• **Work item**: Reproduce every line of the items below character for character, with no changes, omissions, or additions.

START Data to examine

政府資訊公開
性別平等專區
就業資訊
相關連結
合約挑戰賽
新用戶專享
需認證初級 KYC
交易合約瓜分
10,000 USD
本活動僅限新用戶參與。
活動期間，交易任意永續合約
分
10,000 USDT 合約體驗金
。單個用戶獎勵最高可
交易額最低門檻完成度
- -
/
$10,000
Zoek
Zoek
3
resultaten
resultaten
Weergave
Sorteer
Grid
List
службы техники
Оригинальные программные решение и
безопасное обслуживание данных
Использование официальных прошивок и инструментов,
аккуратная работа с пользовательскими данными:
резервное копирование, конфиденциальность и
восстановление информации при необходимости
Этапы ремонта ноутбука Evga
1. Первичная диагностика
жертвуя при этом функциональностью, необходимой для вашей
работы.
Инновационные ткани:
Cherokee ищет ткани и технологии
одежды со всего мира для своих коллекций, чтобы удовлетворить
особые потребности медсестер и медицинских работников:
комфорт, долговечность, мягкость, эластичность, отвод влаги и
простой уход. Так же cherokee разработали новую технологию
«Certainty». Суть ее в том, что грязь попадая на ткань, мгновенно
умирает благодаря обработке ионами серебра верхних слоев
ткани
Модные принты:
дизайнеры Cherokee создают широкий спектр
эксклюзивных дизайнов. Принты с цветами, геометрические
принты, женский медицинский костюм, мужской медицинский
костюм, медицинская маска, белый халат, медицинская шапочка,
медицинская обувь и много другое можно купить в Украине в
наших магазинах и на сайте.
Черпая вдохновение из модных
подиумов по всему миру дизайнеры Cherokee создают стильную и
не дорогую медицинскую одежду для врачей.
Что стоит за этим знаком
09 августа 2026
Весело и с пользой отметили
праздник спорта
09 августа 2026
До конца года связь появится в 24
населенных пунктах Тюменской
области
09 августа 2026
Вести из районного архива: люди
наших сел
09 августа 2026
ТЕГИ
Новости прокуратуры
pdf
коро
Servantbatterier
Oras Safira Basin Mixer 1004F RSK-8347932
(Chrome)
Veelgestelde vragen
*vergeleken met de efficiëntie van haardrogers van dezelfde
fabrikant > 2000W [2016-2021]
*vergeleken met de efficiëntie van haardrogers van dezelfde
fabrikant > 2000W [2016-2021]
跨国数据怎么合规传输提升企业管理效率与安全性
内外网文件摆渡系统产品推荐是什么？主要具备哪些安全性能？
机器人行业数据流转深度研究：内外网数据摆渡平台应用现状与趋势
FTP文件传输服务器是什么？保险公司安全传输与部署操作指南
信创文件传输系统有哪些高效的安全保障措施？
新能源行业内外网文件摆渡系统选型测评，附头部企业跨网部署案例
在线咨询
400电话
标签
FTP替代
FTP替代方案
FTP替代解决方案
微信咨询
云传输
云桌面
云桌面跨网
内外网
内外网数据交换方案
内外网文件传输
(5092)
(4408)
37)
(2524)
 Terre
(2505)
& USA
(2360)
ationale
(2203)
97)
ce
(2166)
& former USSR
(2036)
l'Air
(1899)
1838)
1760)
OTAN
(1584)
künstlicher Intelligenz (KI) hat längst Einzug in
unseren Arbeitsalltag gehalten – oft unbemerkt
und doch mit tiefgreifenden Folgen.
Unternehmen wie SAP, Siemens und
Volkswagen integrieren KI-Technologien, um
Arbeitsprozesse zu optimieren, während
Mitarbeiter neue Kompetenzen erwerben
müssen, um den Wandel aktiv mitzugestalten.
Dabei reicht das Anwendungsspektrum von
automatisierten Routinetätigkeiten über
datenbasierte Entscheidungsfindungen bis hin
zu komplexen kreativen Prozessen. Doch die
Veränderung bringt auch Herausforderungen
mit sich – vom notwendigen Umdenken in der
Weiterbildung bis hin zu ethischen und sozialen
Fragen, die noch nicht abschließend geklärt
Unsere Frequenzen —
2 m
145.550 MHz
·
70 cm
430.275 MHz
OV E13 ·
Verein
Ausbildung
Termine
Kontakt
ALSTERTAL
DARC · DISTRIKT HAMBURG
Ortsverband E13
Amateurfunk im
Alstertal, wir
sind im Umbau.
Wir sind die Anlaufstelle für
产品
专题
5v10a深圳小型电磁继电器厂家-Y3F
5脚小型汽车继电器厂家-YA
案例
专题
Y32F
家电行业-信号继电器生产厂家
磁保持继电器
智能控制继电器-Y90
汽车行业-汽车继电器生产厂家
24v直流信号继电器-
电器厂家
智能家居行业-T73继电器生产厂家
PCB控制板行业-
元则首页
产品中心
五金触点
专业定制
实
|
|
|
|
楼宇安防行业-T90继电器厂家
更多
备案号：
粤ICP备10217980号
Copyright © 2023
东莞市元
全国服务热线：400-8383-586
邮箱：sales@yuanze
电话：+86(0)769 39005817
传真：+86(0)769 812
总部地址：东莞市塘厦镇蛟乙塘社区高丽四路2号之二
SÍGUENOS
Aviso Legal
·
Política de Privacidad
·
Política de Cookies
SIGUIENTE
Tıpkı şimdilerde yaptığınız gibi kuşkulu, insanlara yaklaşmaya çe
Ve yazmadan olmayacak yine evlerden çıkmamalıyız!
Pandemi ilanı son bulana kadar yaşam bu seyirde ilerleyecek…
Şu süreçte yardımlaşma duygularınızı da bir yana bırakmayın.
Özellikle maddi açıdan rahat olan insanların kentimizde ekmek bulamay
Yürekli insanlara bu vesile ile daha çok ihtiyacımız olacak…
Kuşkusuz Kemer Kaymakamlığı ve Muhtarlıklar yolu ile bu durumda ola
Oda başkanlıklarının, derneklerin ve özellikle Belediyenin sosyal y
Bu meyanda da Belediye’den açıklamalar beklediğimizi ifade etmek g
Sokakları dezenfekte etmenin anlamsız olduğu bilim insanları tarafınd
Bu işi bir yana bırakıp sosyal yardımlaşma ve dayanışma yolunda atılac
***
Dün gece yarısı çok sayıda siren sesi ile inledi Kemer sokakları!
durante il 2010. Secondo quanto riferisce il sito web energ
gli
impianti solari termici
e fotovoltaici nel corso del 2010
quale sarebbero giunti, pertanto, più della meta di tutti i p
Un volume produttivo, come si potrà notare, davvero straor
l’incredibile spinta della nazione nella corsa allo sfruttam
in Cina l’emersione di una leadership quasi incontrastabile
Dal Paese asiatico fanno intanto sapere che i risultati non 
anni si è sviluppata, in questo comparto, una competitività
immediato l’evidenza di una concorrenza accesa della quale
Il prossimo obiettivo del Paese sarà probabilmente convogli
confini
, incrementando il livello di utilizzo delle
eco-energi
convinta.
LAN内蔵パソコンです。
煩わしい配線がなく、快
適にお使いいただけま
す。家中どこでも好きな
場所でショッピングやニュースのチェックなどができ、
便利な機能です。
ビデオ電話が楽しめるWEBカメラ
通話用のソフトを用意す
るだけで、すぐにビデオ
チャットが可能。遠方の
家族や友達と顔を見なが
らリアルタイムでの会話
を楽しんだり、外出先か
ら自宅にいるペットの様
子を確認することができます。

END Data to examine

• **Response**:
政府資訊公開
性別平等專區
就業資訊
相關連結
合約挑戰賽
新用戶專享
需認證初級 KYC
交易合約瓜分
10,000 USD
本活動僅限新用戶參與。
活動期間，交易任意永續合約
分
10,000 USDT 合約體驗金
。單個用戶獎勵最高可
交易額最低門檻完成度
- -
/
$10,000
Zoek
Zoek
3
resultaten
resultaten
Weergave
Sorteer
Grid
List
службы техники
Оригинальные программные решение и
безопасное обслуживание данных
Использование официальных прошивок и инструментов,
аккуратная работа с пользовательскими данными:
резервное копирование, конфиденциальность и
восстановление информации при необходимости
Этапы ремонта ноутбука Evga
1. Первичная диагностика
жертвуя при этом функциональностью, необходимой для вашей
работы.
Инновационные ткани:
Cherokee ищет ткани и технологии
одежды со всего мира для своих коллекций, чтобы удовлетворить
особые потребности медсестер и медицинских работников:
комфорт, долговечность, мягкость, эластичность, отвод влаги и
простой уход. Так же cherokee разработали новую технологию
«Certainty». Суть ее в том, что грязь попадая на ткань, мгновенно
умирает благодаря обработке ионами серебра верхних слоев
ткани
Модные принты:
дизайнеры Cherokee создают широкий спектр
эксклюзивных дизайнов. Принты с цветами, геометрические
принты, женский медицинский костюм, мужской медицинский
костюм, медицинская маска, белый халат, медицинская шапочка,
медицинская обувь и много другое можно купить в Украине в
наших магазинах и на сайте.
Черпая вдохновение из модных
подиумов по всему миру дизайнеры Cherokee создают стильную и
не дорогую медицинскую одежду для врачей.
Что стоит за этим знаком
09 августа 2026
Весело и с пользой отметили
праздник спорта
09 августа 2026
До конца года связь появится в 24
населенных пунктах Тюменской
области
09 августа 2026
Вести из районного архива: люди
наших сел
09 августа 2026
ТЕГИ
Новости прокуратуры
pdf
коро
Servantbatterier
Oras Safira Basin Mixer 1004F RSK-8347932
(Chrome)
Veelgestelde vragen
*vergeleken met de efficiëntie van haardrogers van dezelfde
fabrikant > 2000W [2016-2021]
*vergeleken met de efficiëntie van haardrogers van dezelfde
fabrikant > 2000W [2016-2021]
跨国数据怎么合规传输提升企业管理效率与安全性
内外网文件摆渡系统产品推荐是什么？主要具备哪些安全性能？
机器人行业数据流转深度研究：内外网数据摆渡平台应用现状与趋势
FTP文件传输服务器是什么？保险公司安全传输与部署操作指南
信创文件传输系统有哪些高效的安全保障措施？
新能源行业内外网文件摆渡系统选型测评，附头部企业跨网部署案例
在线咨询
400电话
标签
FTP替代
FTP替代方案
FTP替代解决方案
微信咨询
云传输
云桌面
云桌面跨网
内外网
内外网数据交换方案
内外网文件传输
(5092)
(4408)
37)
(2524)
 Terre
(2505)
& USA
(2360)
ationale
(2203)
97)
ce
(2166)
& former USSR
(2036)
l'Air
(1899)
1838)
1760)
OTAN
(1584)
künstlicher Intelligenz (KI) hat längst Einzug in
unseren Arbeitsalltag gehalten – oft unbemerkt
und doch mit tiefgreifenden Folgen.
Unternehmen wie SAP, Siemens und
Volkswagen integrieren KI-Technologien, um
Arbeitsprozesse zu optimieren, während
Mitarbeiter neue Kompetenzen erwerben
müssen, um den Wandel aktiv mitzugestalten.
Dabei reicht das Anwendungsspektrum von
automatisierten Routinetätigkeiten über
datenbasierte Entscheidungsfindungen bis hin
zu komplexen kreativen Prozessen. Doch die
Veränderung bringt auch Herausforderungen
mit sich – vom notwendigen Umdenken in der
Weiterbildung bis hin zu ethischen und sozialen
Fragen, die noch nicht abschließend geklärt
Unsere Frequenzen —
2 m
145.550 MHz
·
70 cm
430.275 MHz
OV E13 ·
Verein
Ausbildung
Termine
Kontakt
ALSTERTAL
DARC · DISTRIKT HAMBURG
Ortsverband E13
Amateurfunk im
Alstertal, wir
sind im Umbau.
Wir sind die Anlaufstelle für
产品
专题
5v10a深圳小型电磁继电器厂家-Y3F
5脚小型汽车继电器厂家-YA
案例
专题
Y32F
家电行业-信号继电器生产厂家
磁保持继电器
智能控制继电器-Y90
汽车行业-汽车继电器生产厂家
24v直流信号继电器-
电器厂家
智能家居行业-T73继电器生产厂家
PCB控制板行业-
元则首页
产品中心
五金触点
专业定制
实
|
|
|
|
楼宇安防行业-T90继电器厂家
更多
备案号：
粤ICP备10217980号
Copyright © 2023
东莞市元
全国服务热线：400-8383-586
邮箱：sales@yuanze
电话：+86(0)769 39005817
传真：+86(0)769 812
总部地址：东莞市塘厦镇蛟乙塘社区高丽四路2号之二
SÍGUENOS
Aviso Legal
·
Política de Privacidad
·
Política de Cookies
SIGUIENTE
Tıpkı şimdilerde yaptığınız gibi kuşkulu, insanlara yaklaşmaya çe
Ve yazmadan olmayacak yine evlerden çıkmamalıyız!
Pandemi ilanı son bulana kadar yaşam bu seyirde ilerleyecek…
Şu süreçte yardımlaşma duygularınızı da bir yana bırakmayın.
Özellikle maddi açıdan rahat olan insanların kentimizde ekmek bulamay
Yürekli insanlara bu vesile ile daha çok ihtiyacımız olacak…
Kuşkusuz Kemer Kaymakamlığı ve Muhtarlıklar yolu ile bu durumda ola
Oda başkanlıklarının, derneklerin ve özellikle Belediyenin sosyal y
Bu meyanda da Belediye’den açıklamalar beklediğimizi ifade etmek g
Sokakları dezenfekte etmenin anlamsız olduğu bilim insanları tarafınd
Bu işi bir yana bırakıp sosyal yardımlaşma ve dayanışma yolunda atılac
***
Dün gece yarısı çok sayıda siren sesi ile inledi Kemer sokakları!
durante il 2010. Secondo quanto riferisce il sito web energ
gli
impianti solari termici
e fotovoltaici nel corso del 2010
quale sarebbero giunti, pertanto, più della meta di tutti i p
Un volume produttivo, come si potrà notare, davvero straor
l’incredibile spinta della nazione nella corsa allo sfruttam
in Cina l’emersione di una leadership quasi incontrastabile
Dal Paese asiatico fanno intanto sapere che i risultati non 
anni si è sviluppata, in questo comparto, una competitività
immediato l’evidenza di una concorrenza accesa della quale
Il prossimo obiettivo del Paese sarà probabilmente convogli
confini
, incrementando il livello di utilizzo delle
eco-energi
convinta.
LAN内蔵パソコンです。
煩わしい配線がなく、快
適にお使いいただけま
す。家中どこでも好きな
場所でショッピングやニュースのチェックなどができ、
便利な機能です。
ビデオ電話が楽しめるWEBカメラ
通話用のソフトを用意す
るだけで、すぐにビデオ
チャットが可能。遠方の
家族や友達と顔を見なが
らリアルタイムでの会話
を楽しんだり、外出先か
ら自宅にいるペットの様
子を確認することができます。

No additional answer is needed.